■ Exercises to complete
a) In the TensorFlow audio classifier question, what dataset is being used?
b) Carry on the TensorFlow audio classifier question from the point where it stops.

What gives the logits this unexpected shape?

Question

I am currently developing an audio classifier with the Python API of TensorFlow, using the UrbanSound8K dataset, collecting exactly 176400 data points from each file and trying to distinguish between 10 mutually exclusive classes.

I have adapted this example code for a convolutional neural net: https://www.tensorflow.org/get_started/mnist/pros

Unfortunately, I am getting the following errors:

Traceback (most recent call last):
  ...
tensorflow.python.framework.errors_impl.InvalidArgumentError: logits and labels must have the same first dimension, got logits shape [7000,10] and labels shape [10]
     [[Node: xent/SparseSoftmaxCrossEntropyWithLogits/SparseSoftmaxCrossEntropyWithLogits = SparseSoftmaxCrossEntropyWithLogits[T=DT_FLOAT, Tlabels=DT_INT64, _device="/job:localhost/replica:0/task:0/gpu:0"](read/add, _recv_y_0/_9)]]

During handling of the above exception, another exception occurred:

Traceback (most recent call last):
  File "urban-cnn.py", line 124, in 
    sess.run(optimizer, feed_dict={x: batch_x, y: batch_y, keep_prob: .5})

■ Dataset extract
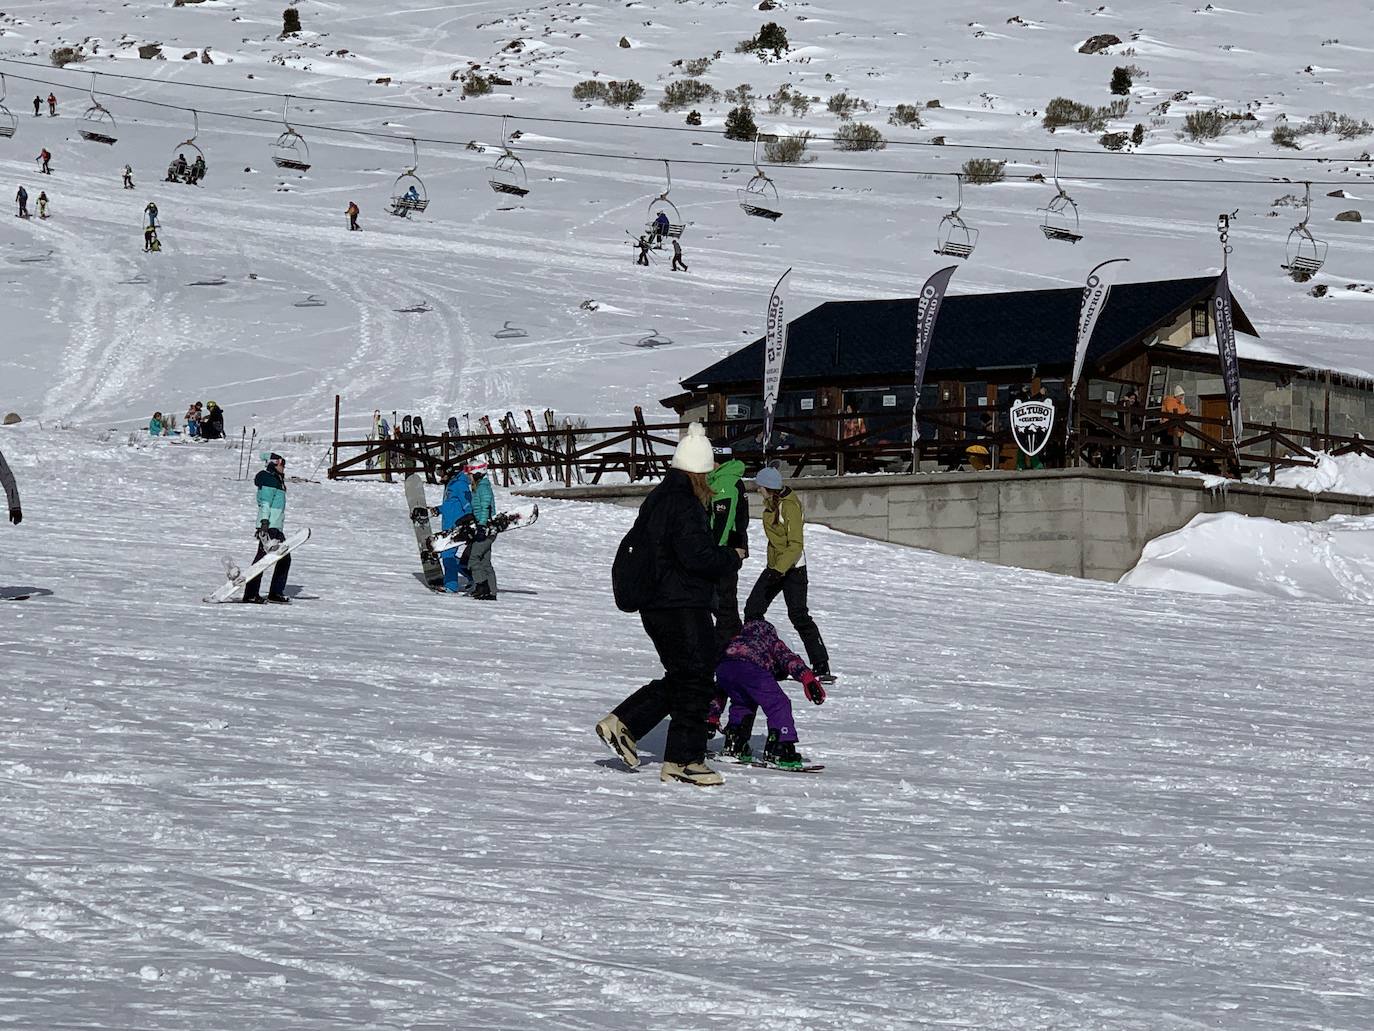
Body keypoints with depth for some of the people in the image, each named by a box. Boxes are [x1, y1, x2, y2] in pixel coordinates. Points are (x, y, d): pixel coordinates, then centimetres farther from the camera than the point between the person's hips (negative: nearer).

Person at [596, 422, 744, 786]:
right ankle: (683, 760, 1)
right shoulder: (685, 505, -17)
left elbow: (637, 542, 23)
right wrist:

■ Outputs for the tasks
a) The UrbanSound8K dataset.

b)
  ...
tensorflow.python.framework.errors_impl.InvalidArgumentError: logits and labels must have the same first dimension, got logits shape [7000,10] and labels shape [10]
     [[Node: xent/SparseSoftmaxCrossEntropyWithLogits/SparseSoftmaxCrossEntropyWithLogits = SparseSoftmaxCrossEntropyWithLogits[T=DT_FLOAT, Tlabels=DT_INT64, _device="/job:localhost/replica:0/task:0/gpu:0"](read/add, _recv_y_0/_9)]]

Caused by op 'xent/SparseSoftmaxCrossEntropyWithLogits/SparseSoftmaxCrossEntropyWithLogits', defined at:
  File "urban-cnn.py", line 102, in 
    xent = tf.reduce_mean(tf.nn.sparse_softmax_cross_entropy_with_logits(labels=y, logits=y_conv), name="xent")
  ...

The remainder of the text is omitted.